EXERCISE INSTRUCTIONS ▸ All of the data below should be written out again exactly.

(Saved data entries)
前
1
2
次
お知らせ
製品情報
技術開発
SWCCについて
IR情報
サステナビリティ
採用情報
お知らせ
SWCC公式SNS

RESPONSE AREA ▸
前
1
2
次
お知らせ
製品情報
技術開発
SWCCについて
IR情報
サステナビリティ
採用情報
お知らせ
SWCC公式SNS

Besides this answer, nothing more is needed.